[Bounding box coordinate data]

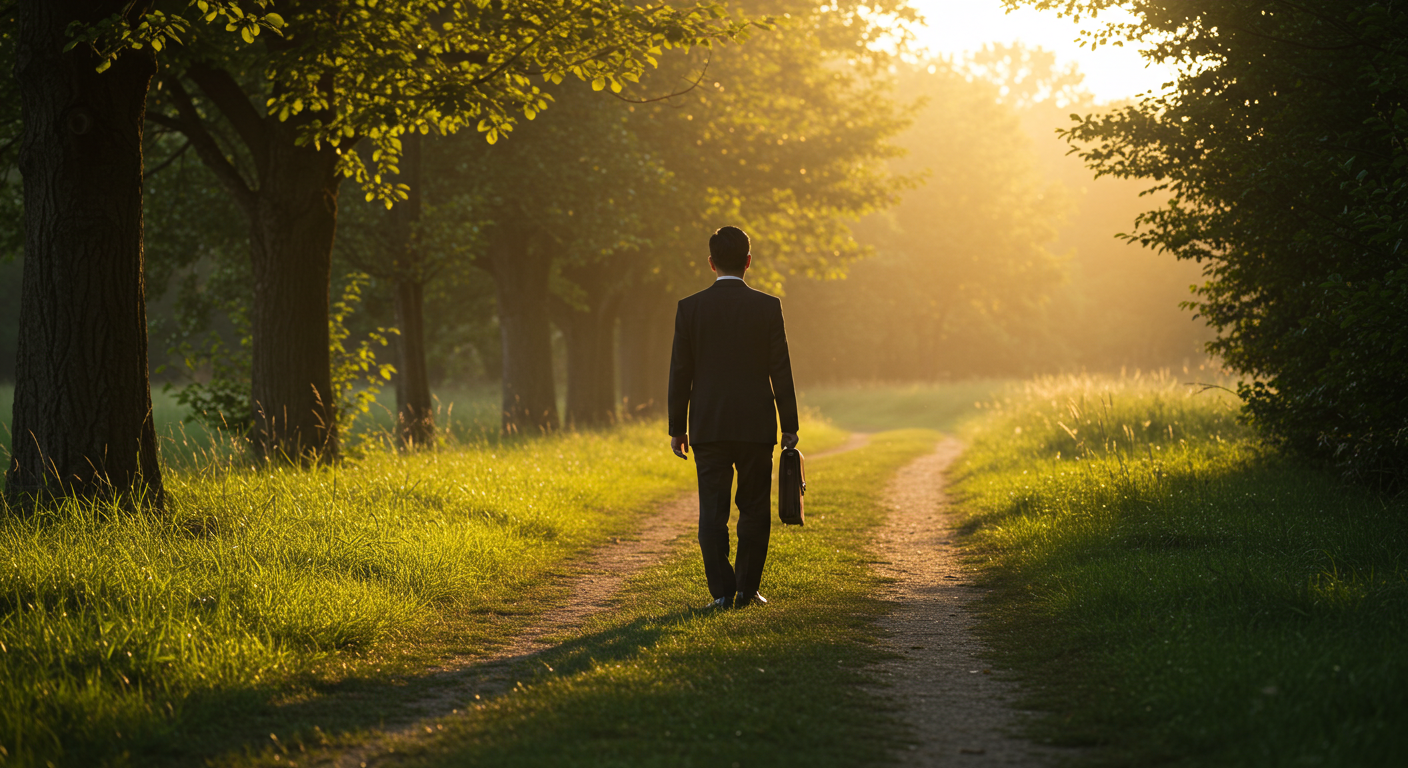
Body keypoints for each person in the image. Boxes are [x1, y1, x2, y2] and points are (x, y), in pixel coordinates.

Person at [668, 226, 800, 610]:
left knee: (712, 511)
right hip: (756, 424)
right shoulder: (767, 306)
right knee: (754, 507)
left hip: (708, 425)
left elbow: (681, 371)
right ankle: (748, 589)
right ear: (748, 261)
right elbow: (781, 368)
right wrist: (788, 423)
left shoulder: (689, 308)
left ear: (711, 263)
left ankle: (722, 593)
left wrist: (678, 427)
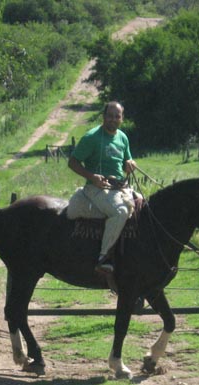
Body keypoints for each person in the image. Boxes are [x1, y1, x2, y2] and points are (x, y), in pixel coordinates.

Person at [68, 101, 137, 275]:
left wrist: (130, 164)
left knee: (143, 205)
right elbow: (72, 162)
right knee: (120, 212)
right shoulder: (92, 137)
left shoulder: (122, 137)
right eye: (110, 115)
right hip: (96, 188)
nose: (113, 119)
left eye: (117, 116)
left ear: (122, 118)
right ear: (104, 117)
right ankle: (104, 258)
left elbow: (126, 162)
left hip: (119, 187)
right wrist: (92, 177)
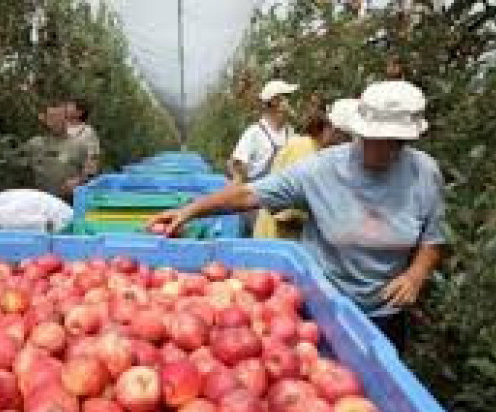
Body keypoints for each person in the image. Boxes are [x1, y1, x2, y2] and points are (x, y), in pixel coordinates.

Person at [149, 81, 446, 352]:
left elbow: (432, 239)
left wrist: (415, 274)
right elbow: (249, 194)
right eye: (371, 137)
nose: (379, 147)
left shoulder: (425, 174)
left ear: (407, 140)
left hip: (385, 315)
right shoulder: (323, 169)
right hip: (322, 308)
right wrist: (189, 211)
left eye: (393, 140)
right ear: (358, 130)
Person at [253, 109, 352, 239]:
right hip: (278, 242)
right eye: (347, 137)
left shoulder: (323, 154)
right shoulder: (303, 150)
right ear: (331, 130)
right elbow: (287, 215)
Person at [228, 80, 298, 235]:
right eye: (288, 97)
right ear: (275, 102)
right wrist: (234, 201)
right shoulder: (254, 133)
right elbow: (237, 169)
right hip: (257, 203)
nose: (292, 102)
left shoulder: (291, 133)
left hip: (282, 202)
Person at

[WHAT TO PRODUCE]
If pictures appear in the data, omit them and copy all other parts exactly.

[ANSWER BOX]
Body keypoints for each person in the image. Boxes are [x1, y1, x2, y2] and points are (x, y), in pixel coordinates.

Person at [668, 226, 800, 610]:
left knee: (712, 511)
right hip: (756, 424)
right shoulder: (767, 306)
right knee: (754, 507)
left hip: (708, 425)
left elbow: (681, 371)
right ankle: (748, 589)
right ear: (748, 261)
right elbow: (781, 368)
right wrist: (788, 423)
left shoulder: (689, 308)
left ear: (711, 263)
left ankle: (722, 593)
left wrist: (678, 427)
Body keypoints for each person in the image. Boxes are [x1, y1, x2, y2] and points are (x, y), in pixel coordinates.

Person at [68, 101, 137, 275]:
left wrist: (130, 164)
left knee: (143, 205)
right elbow: (72, 162)
right knee: (120, 212)
right shoulder: (92, 137)
left shoulder: (122, 137)
right eye: (110, 115)
right hip: (96, 188)
nose: (113, 119)
left eye: (117, 116)
left ear: (122, 118)
right ear: (104, 117)
right ankle: (104, 258)
left elbow: (126, 162)
left hip: (119, 187)
right wrist: (92, 177)
Body keypoints for each person in the image. Boxes are [x1, y1, x2, y2] and points are (x, y), in pixel coordinates.

Person at [149, 81, 446, 352]:
left elbow: (432, 239)
left wrist: (415, 274)
right elbow: (249, 194)
right eye: (371, 137)
nose: (379, 147)
left shoulder: (425, 174)
left ear: (407, 140)
left hip: (385, 315)
right shoulder: (323, 169)
right hip: (322, 308)
right wrist: (189, 211)
left eye: (393, 140)
right ear: (358, 130)
Person at [253, 109, 352, 239]:
right hip: (278, 242)
right eye: (347, 137)
left shoulder: (323, 154)
right shoulder: (303, 150)
right ear: (331, 130)
right elbow: (287, 215)
Person at [228, 80, 298, 235]:
right eye: (288, 97)
right ear: (275, 102)
right wrist: (234, 201)
right shoulder: (254, 133)
right elbow: (237, 169)
right hip: (257, 203)
nose: (292, 102)
left shoulder: (291, 133)
left hip: (282, 202)
Person at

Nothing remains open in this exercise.